D'après l'extrait ci-dessous sur la mise en danger délibérée d'autrui, que devient cette infraction lorsque le risque s'est effectivement réalisé ?

Extrait source:
..............................
S’agissant de l’élément intentionnel, le Ministère Public va s’attacher à démontrer, de la même façon que pour l’homicide ou les blessures involontaires, la volonté de l’auteur d’enfreindre la règle de conduite édictée : l’auteur ne se souhaite pas causer la mort ou des blessures d’autrui, mais il choisi délibérément de violer une règle de conduite qu’il connait.

Que se passe t-il en cas de d’homicide involontaire ou de blessures involontaires ? Les deux infractions se superposent –elles ?
Si le risque s’est effectivement réalisé, seule l’infraction d’homicide involontaire ou de blessures involontaires commises par conducteur d’un véhicule terrestre à moteur sera caractérise. Néanmoins, l’infraction de mise en danger délibérée d’autrui ne disparait pas complètement, puisqu’elle devient une circonstance aggravante de l’infraction principale.

II- La différence avec la qualification d’une simple contravention.

Néanmoins, est ce à dire que la seule commission d’une infraction routière suffit à qualifier le délit de mise en danger délibérée de la vie d’autrui ?
..............................
Données fournies:
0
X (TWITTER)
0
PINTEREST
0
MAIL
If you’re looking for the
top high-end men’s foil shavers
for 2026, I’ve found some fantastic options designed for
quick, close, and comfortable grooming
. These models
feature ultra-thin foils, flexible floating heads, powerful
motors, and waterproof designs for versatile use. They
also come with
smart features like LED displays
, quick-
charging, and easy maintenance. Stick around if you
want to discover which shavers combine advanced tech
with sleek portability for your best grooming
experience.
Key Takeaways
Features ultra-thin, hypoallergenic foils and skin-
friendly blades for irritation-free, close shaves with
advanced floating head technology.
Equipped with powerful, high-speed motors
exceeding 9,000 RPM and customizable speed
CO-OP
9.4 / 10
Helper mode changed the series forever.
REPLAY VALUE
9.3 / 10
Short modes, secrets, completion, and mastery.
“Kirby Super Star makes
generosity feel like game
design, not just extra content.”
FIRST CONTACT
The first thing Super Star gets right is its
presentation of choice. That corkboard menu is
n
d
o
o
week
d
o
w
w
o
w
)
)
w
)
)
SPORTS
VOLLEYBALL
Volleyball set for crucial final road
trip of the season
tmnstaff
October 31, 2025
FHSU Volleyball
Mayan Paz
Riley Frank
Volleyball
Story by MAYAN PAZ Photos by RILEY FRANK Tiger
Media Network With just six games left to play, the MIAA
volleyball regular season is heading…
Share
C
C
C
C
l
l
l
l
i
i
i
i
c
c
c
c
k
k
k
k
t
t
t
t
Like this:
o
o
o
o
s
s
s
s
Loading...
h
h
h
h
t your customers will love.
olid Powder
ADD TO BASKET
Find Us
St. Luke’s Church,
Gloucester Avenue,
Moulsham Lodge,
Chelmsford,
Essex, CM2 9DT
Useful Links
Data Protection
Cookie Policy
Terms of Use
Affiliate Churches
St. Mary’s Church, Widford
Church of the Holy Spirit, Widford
..............................
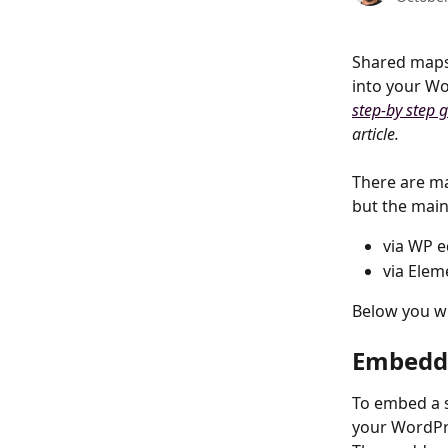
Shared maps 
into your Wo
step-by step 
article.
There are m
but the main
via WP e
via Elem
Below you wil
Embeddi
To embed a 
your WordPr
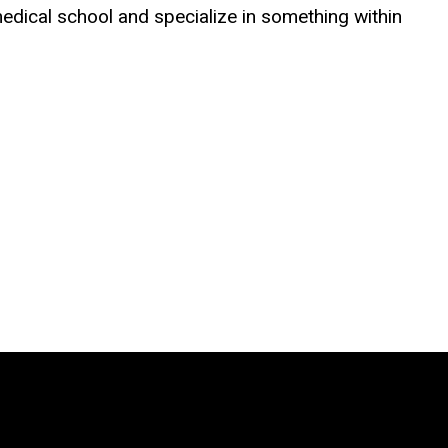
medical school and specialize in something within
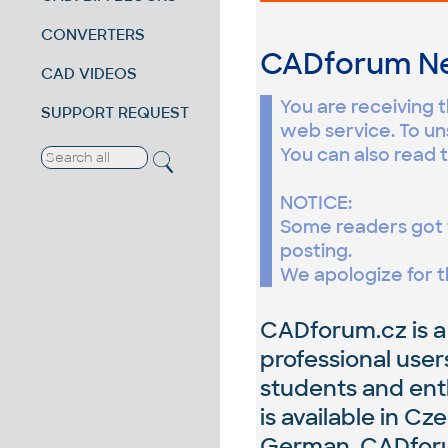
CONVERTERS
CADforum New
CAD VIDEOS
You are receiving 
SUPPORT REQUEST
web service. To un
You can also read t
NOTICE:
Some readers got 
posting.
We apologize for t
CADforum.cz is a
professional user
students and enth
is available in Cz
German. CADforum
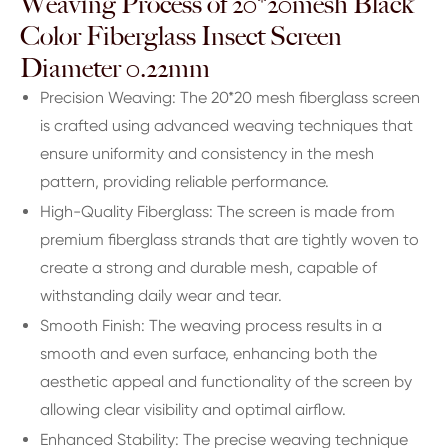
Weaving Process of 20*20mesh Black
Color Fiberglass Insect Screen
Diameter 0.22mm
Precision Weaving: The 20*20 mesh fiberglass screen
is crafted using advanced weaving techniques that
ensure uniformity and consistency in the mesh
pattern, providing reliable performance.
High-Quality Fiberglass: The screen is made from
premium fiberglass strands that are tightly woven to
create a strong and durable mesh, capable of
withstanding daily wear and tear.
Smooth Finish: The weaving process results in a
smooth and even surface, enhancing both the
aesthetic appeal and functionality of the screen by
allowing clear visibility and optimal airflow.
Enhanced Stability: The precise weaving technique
..............................
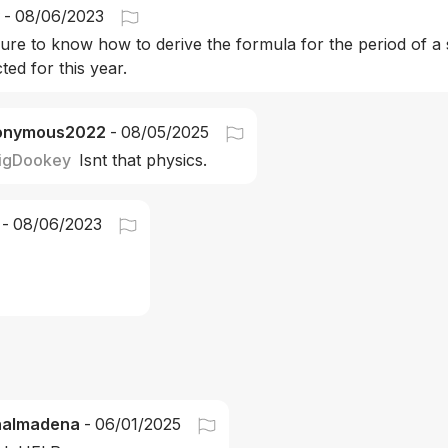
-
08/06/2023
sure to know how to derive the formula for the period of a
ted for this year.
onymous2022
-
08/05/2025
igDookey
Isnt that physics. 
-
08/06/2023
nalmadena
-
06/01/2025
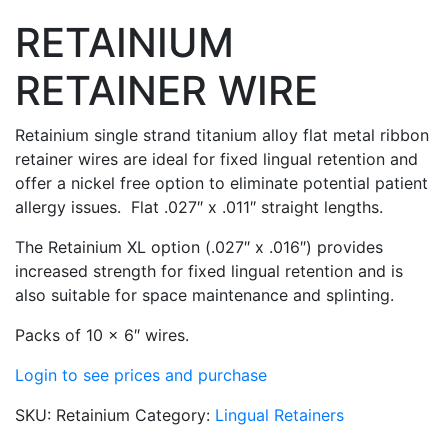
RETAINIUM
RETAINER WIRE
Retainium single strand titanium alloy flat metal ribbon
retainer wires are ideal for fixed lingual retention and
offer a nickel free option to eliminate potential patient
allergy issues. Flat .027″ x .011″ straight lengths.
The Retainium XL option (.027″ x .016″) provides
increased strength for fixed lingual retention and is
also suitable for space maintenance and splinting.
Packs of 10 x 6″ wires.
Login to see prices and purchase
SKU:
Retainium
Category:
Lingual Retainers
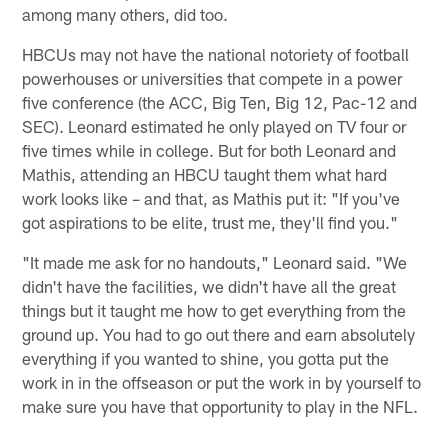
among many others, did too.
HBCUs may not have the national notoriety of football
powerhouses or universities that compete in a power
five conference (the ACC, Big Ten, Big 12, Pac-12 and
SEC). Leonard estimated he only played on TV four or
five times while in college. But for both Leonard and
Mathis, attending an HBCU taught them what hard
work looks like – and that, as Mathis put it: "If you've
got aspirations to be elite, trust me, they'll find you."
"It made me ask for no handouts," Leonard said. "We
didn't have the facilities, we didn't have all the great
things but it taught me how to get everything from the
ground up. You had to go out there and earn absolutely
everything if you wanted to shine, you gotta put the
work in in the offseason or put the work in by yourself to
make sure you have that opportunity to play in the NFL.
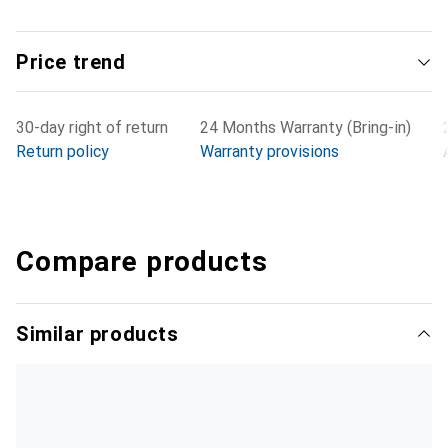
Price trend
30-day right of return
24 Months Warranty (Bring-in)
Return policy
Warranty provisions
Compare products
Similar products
..............................
Réponse attendue:
Elle devient une circonstance aggravante de l'infraction principale.